Although it may seem today that there are not any important issues that we are unaware of, there are many significant facts which are either unknown or known only to a limited number of people. One of these “information black holes” is, and has been for quite a long time, Belarus, which is situated on the very eastern borders of Europe.
This country of ten million inhabitants has been ruled for over 11 years by Alexander Lukashenka, for whom governance means the extensive abuse of basic human and citizens’ rights on a daily basis; the removal and imprisonment of his opponents and journalists; and the deception of his people by the mass media, which is under his control.
In a rigged referendum held last autumn, Lukashenka secured ‘support’ for the removal of a two-term limit on his presidency and thus made the first step towards prolonging his rule beyond 2006, when his current term expires.

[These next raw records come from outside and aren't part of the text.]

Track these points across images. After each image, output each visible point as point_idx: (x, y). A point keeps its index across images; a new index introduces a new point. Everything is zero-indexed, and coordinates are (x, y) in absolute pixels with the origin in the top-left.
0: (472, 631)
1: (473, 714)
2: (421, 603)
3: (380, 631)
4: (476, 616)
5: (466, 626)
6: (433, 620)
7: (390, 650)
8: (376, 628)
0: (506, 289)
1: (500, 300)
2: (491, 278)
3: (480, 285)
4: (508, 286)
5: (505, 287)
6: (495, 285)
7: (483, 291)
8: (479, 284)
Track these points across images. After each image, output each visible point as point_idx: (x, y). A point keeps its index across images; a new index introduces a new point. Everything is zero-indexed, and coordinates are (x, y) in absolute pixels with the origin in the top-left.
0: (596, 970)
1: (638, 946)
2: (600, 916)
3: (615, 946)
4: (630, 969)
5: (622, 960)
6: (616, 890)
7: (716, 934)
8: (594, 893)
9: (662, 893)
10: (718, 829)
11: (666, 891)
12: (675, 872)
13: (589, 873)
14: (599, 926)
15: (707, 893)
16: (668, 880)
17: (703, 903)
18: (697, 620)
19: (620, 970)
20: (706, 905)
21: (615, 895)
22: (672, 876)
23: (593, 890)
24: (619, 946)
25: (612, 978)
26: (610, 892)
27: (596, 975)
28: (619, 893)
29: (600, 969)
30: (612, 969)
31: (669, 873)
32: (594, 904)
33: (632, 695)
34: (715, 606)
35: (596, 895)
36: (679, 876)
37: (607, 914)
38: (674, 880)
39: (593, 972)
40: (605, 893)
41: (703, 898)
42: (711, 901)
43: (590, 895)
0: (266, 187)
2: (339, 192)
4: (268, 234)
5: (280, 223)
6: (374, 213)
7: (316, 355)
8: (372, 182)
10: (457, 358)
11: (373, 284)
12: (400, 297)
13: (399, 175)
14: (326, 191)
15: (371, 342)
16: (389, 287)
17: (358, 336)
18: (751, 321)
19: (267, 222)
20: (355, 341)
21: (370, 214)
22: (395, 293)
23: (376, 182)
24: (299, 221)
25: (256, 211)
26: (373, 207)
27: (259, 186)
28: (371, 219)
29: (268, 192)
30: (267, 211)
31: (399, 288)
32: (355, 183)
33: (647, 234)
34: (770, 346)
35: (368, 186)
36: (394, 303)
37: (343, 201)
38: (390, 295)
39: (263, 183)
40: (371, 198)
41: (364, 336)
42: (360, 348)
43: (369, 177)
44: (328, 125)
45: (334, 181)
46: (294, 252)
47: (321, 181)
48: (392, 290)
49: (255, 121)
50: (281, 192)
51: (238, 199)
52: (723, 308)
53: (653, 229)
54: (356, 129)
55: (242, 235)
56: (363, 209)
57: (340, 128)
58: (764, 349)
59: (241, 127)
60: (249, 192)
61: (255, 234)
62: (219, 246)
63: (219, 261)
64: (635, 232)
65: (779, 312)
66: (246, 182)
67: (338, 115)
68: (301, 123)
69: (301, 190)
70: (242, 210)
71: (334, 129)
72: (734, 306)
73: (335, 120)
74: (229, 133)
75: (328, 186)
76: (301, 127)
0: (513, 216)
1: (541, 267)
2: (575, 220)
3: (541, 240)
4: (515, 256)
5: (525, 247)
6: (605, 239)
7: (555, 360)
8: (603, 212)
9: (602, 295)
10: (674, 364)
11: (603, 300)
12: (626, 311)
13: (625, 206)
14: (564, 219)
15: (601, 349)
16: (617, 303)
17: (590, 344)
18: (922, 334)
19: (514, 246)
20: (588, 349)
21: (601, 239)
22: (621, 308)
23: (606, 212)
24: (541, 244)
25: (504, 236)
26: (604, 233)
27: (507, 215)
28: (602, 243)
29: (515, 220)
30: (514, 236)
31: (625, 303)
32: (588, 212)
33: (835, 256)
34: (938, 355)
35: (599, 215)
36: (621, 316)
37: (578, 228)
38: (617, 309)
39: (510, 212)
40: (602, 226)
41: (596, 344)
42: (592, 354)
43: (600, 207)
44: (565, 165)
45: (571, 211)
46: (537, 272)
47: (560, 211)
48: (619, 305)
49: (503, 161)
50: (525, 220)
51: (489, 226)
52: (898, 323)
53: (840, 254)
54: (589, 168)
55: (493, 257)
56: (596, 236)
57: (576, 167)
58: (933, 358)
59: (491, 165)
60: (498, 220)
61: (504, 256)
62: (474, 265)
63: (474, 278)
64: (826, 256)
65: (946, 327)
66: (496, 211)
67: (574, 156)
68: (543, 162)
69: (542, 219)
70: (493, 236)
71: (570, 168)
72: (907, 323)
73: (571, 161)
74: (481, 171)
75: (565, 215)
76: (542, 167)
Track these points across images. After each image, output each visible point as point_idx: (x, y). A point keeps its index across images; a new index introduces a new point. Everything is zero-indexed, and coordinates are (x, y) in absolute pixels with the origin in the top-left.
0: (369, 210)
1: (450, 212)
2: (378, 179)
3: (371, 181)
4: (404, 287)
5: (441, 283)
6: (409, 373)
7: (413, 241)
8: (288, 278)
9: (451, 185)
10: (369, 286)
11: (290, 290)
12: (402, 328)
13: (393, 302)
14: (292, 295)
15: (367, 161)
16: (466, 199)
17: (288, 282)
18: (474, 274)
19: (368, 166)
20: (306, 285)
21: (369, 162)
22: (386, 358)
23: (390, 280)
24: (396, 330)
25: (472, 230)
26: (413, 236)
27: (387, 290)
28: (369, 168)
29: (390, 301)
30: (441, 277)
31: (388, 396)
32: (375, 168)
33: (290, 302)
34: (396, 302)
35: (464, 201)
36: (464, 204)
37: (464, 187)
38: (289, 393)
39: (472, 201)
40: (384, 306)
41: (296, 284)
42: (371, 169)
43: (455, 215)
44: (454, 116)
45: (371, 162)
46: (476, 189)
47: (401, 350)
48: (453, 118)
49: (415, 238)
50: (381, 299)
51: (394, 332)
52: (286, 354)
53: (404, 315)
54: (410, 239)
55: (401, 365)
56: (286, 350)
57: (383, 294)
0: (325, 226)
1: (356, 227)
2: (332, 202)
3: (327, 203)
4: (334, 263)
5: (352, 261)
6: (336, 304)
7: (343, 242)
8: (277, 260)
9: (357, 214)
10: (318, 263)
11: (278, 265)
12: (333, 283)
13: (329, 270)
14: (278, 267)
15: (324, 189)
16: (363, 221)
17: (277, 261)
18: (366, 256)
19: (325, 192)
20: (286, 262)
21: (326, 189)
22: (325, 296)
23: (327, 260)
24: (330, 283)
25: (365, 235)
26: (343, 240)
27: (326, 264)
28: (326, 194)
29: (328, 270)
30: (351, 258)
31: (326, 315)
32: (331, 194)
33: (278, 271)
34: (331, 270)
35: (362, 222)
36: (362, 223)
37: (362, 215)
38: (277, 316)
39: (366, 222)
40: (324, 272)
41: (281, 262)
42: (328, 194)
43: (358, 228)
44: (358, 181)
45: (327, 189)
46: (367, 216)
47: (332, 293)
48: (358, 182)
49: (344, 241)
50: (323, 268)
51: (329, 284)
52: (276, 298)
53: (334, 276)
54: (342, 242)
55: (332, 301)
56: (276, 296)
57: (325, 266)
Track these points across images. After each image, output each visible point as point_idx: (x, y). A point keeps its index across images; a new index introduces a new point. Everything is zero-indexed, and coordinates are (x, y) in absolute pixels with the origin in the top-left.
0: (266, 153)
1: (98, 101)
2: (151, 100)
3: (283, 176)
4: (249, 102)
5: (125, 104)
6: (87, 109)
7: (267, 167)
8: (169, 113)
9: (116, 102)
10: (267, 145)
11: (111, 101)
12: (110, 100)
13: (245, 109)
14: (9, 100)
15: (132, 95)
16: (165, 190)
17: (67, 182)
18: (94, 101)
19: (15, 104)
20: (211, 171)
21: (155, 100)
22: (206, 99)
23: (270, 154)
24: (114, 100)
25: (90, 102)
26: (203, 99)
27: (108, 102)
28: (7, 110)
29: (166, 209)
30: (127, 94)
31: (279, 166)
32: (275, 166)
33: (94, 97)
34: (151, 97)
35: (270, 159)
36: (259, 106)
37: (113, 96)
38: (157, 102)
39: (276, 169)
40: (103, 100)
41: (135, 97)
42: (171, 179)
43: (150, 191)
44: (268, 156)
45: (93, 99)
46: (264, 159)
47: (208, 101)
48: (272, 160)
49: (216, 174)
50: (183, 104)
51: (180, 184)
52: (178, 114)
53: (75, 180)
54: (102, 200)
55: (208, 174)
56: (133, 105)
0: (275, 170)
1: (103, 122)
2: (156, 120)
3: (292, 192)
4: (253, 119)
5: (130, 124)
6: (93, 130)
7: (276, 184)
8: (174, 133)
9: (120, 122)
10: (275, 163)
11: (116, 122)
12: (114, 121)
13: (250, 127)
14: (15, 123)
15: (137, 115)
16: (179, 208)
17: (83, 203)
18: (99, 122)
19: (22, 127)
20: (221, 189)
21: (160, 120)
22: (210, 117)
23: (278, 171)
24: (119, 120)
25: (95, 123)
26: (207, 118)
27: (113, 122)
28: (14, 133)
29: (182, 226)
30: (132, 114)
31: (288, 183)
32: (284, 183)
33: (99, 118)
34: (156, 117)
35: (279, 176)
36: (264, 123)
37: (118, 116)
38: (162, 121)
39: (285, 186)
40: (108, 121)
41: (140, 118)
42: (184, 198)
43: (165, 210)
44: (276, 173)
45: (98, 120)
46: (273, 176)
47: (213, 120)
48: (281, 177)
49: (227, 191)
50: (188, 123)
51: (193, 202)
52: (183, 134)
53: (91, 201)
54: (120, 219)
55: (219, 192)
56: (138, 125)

Since then, largely unnoticed by most media and politicians of the democratic world, the last remains of non-governmental organisations, independent press and political parties that could thwart the plans of the Belarusian autocrat to prolong his rule ad infinitum are systematically being liquidated. The information blockade within the country is growing, opportunities for young people to study abroad are being limited and the last independent daily, Narodnaja Volja, is about to be closed down. Alexander Lukashenka can get away with all of this not only due to the unsavoury legacy of soviet societal structures but also due to the lack of interest in the fate of Belarus on the part of the democratic countries.
We are, therefore, convinced that it is necessary to make use of every opportunity to break through this wall of apathy which exists in the democratic world in order to take a stand against this post-soviet autocrat and his efforts to totally suppress the remains of independent initiatives in Belarus. At the same time, it is necessary to continue developing contacts and cooperation with Belarusian independent initiatives.
The European Union, which so far has not been able to support efforts aimed at building a Belarus based on democratic values, should speedily seek such instruments to enable this process. At the same time, the EU should fully open its exchange and educational programmes for the democratically-orientated young people of Belarus. The EU should, together with Ukraine, react quickly to the proposal by MEPs Janusz Onyszkiewicz and Bogdan Klich to give the people of Belarus access to non-censored, non-manipulated information through radio and TV broadcasts from neighbouring countries. We call on the EU, the USA and all other democratic countries that ought to be interested to create a common strategy for the democratisation of Belarus.
This open letter is signed by the former President of the Czech Republic Václav Havel, the former President of Ireland Mary Robinson, French philosopher André Glucksmann, Archbishop Desmond Tutu of South Africa, former President of Germany Richard von Weizsäcker, the Hashemite Kingdom of Jordan H.R.H. El Hassan bin Talal, former Prime Minister of New Zealand and former Director General of WTO Mike Moore, President of the Carnegie Corporation of New York Vartan Gregorian, Chairman of the Nippon Foundation Yohei Sasakawa, former President of South Africa Frederik W. de Klerk, US theologian and author Michael Novak, Senator Karel Schwarzenberg of the Czech Republic and the chairman of the Open Society Institute, George Soros.
© Project Syndicate http://www.project-syndicate.org/
Editor’s note: On August 24, two days after this letter was written, the EU announced that it will fund a pro-democracy radio station in Belarus.